You give some people an inch, they take a mile and run into fantasy land.
Steven Vander Ark, a school librarian and obsessed Harry Potter fan, developed the Harry Potter Lexicon, an online encyclopedia of all things Hogwarts.
J.K. Rowling, the author of the hugely successful wizard series, praised his efforts and said it was so comprehensive, it even helped jog her memory while she was writing.
So what happened to all this goodwill?
Vander Ark decided to cash in. He received an advance from RDR Books to publish his encyclopedia, but oops, forgot to check with Rowling first.
So she sued him.

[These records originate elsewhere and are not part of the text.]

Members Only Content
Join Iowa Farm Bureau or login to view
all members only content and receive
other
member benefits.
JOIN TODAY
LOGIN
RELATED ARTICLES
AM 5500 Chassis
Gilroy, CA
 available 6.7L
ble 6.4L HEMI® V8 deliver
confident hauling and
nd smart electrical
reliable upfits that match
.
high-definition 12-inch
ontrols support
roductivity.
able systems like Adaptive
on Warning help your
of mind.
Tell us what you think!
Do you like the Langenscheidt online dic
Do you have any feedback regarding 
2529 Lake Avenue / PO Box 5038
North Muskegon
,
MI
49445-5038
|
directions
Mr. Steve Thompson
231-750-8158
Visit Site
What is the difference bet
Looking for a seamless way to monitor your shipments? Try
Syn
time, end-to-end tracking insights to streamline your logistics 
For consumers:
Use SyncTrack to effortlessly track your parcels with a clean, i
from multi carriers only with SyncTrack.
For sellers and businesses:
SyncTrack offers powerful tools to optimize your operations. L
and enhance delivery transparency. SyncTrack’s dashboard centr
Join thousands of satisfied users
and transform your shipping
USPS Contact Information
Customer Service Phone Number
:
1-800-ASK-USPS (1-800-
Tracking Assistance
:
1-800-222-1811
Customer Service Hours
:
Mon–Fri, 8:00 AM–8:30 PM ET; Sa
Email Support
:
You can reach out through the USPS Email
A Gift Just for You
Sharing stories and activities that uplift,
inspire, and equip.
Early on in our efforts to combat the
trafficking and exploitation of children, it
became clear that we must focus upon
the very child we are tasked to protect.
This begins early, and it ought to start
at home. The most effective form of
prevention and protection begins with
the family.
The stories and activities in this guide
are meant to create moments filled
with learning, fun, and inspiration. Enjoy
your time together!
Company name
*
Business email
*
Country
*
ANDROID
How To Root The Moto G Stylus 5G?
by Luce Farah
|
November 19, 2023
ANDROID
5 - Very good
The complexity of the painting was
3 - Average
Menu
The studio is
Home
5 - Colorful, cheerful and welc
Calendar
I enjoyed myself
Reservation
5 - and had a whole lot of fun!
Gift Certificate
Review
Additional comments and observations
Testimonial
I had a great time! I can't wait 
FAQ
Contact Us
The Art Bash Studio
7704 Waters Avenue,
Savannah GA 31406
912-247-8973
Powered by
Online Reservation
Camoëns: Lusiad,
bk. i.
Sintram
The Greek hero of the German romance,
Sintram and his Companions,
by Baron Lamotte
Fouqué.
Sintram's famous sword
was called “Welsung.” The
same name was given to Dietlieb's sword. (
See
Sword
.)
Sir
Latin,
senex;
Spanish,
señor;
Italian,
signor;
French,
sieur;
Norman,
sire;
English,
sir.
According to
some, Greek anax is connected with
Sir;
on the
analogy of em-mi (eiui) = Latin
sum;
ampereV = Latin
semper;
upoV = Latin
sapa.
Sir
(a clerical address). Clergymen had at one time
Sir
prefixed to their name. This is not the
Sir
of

As you do when people you try to help then try to steal from you.
Seriously, who does that?
George Clooney gets all huffy when you mention that he makes extra bank shilling for companies in foreign countries. Stars do it all the time (remember Lost in Translation?) because the Japanese and Europeans will pay them tons to sell out and it doesn’t damage their credibility with their American fanbase.
So lately he’s been complaining about a pair of Italian designers who fraudulently used his name and likeness to promote their fashion line:
“If someone tries to sell you clothes or watches that are based on me, don’t buy them,” Clooney, 46, told reporters Wednesday in Rome, where he was promoting his new film, “Leatherheads.”
I’ll bet that Omega, the Swiss watch company, is thrilled about his statement. He’s been shilling for them for the past year, even being named Omega Ambassador and getting richly compensated in return. I mean, he’ll sell clothes and watches, just be prepared to pay him for the honor. But shhh, don’t remind him about that, he doesn’t like it when you expose that kind of stuff.